--- Excerpted records ---
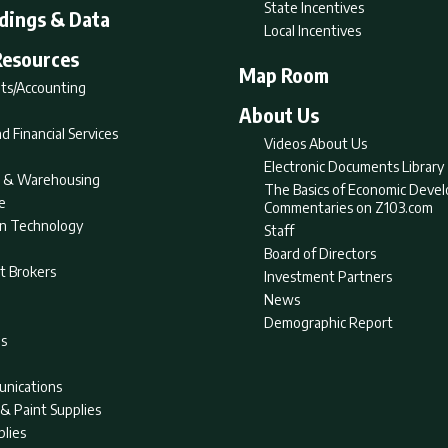
State Incentives
ldings & Data
Local Incentives
Resources
Map Room
ts/Accounting
About Us
d Financial Services
Videos About Us
Electronic Documents Library
nt & Warehousing
The Basics of Economic Deve
e
Commentaries on Z103.com
on Technology
Staff
Board of Directors
t Brokers
Investment Partners
News
Demographic Report
as
nications
& Paint Supplies
plies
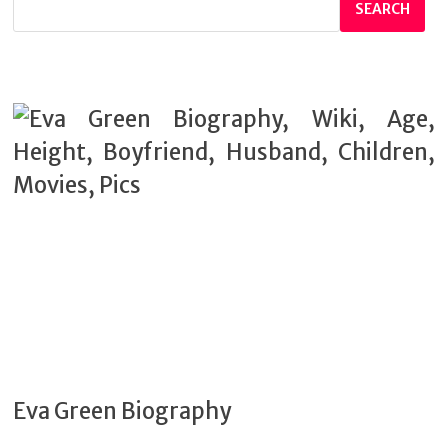
SEARCH
Eva Green Biography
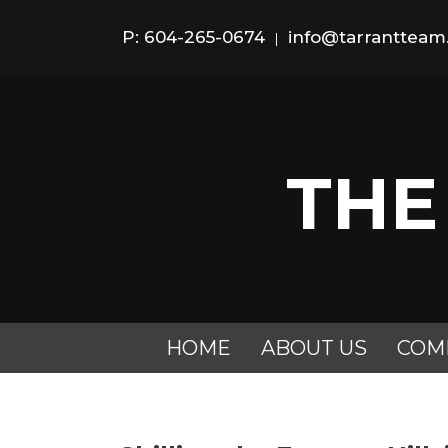
P: 604-265-0674
info@tarranttea
|
THE
HOME
ABOUT US
COM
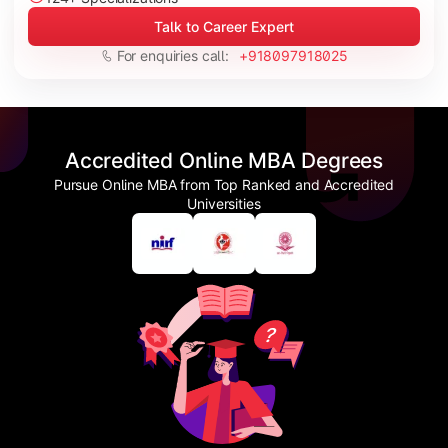
Talk to Career Expert
For enquiries call:
+918097918025
Accredited Online MBA Degrees
Pursue Online MBA from Top Ranked and Accredited
Universities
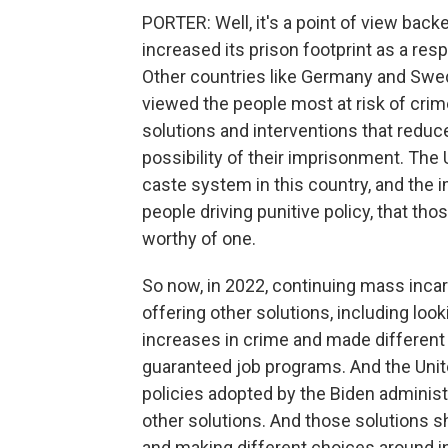
PORTER: Well, it's a point of view bac
increased its prison footprint as a re
Other countries like Germany and Swede
viewed the people most at risk of crim
solutions and interventions that redu
possibility of their imprisonment. The
caste system in this country, and the 
people driving punitive policy, that tho
worthy of one.
So now, in 2022, continuing mass incar
offering other solutions, including lo
increases in crime and made different 
guaranteed job programs. And the Unit
policies adopted by the Biden administ
other solutions. And those solutions sh
and making different choices around in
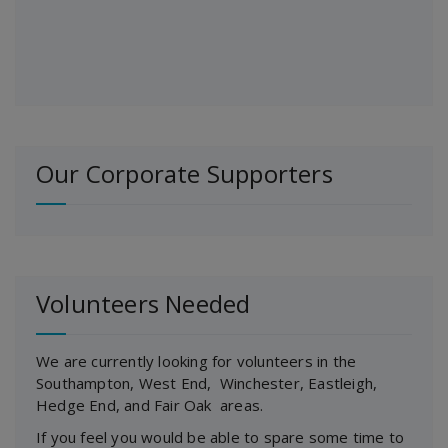
Our Corporate Supporters
Volunteers Needed
We are currently looking for volunteers in the
Southampton, West End, Winchester, Eastleigh,
Hedge End, and Fair Oak areas.
If you feel you would be able to spare some time to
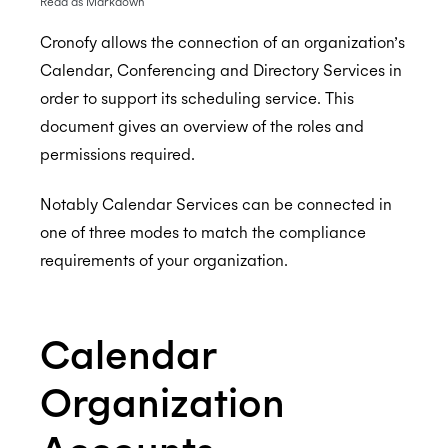
Read as Markdown
Cronofy allows the connection of an organization’s
Calendar, Conferencing and Directory Services in
Enterprise Connect - Guide for System
order to support its scheduling service. This
Administrators
document gives an overview of the roles and
Enterprise Connect for Office 365 (Graph API)
permissions required.
Enterprise Connect for Office 365 and Exchange
Free/Busy Calendar Access Mode
Notably Calendar Services can be connected in
(EWS)
Microsoft resource calendars
Limit Cronofy's access
one of three modes to match the compliance
Configuring Access To Microsoft Teams
Configuring a Service account
Limit Cronofy's access by Role-Based Access
requirements of your organization.
Enterprise Connect for Google Workspace
Control (RBAC)
Setting up Application Impersonation
Calendar Admin FAQs
Resources and Room Lists
Restricting access to just Calendar folders
Free/Busy Calendar Access Mode
Calendar
Which Graph scopes does Cronofy utilize?
Configuring free/busy only access
Google resource calendars
Restricting Service Account Access
Assurance
Organization
Controlling Impersonation access with
Which Google scopes does Cronofy utilize?
Distribution Groups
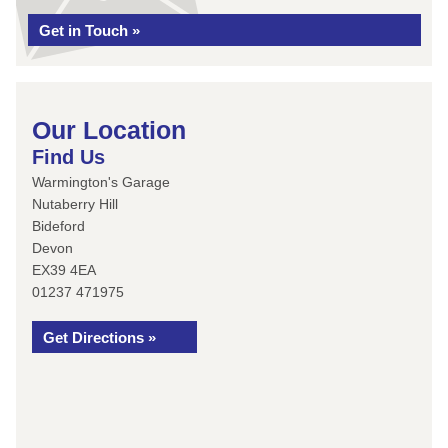
Get in Touch »
Our Location
Find Us
Warmington's Garage
Nutaberry Hill
Bideford
Devon
EX39 4EA
01237 471975
Get Directions »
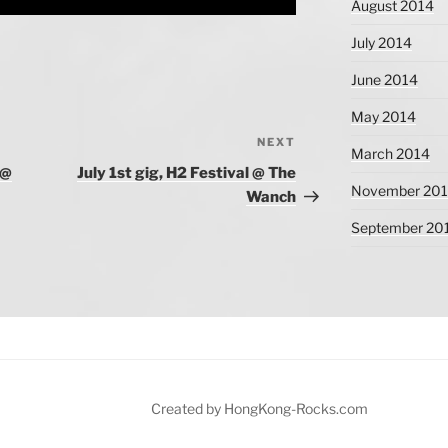
August 2014
July 2014
June 2014
May 2014
NEXT
Next
March 2014
Post
 @
July 1st gig, H2 Festival @ The
November 20
Wanch
September 20
Created by HongKong-Rocks.com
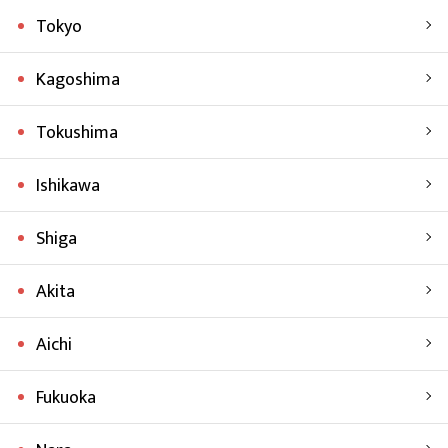
Tokyo
Kagoshima
Tokushima
Ishikawa
Shiga
Akita
Aichi
Fukuoka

--- Task item ---
If a line in the entries contains the word "scopes", copy that line out.

--- Answer to this exercise ---
Which Graph scopes does Cronofy utilize?
Which Google scopes does Cronofy utilize?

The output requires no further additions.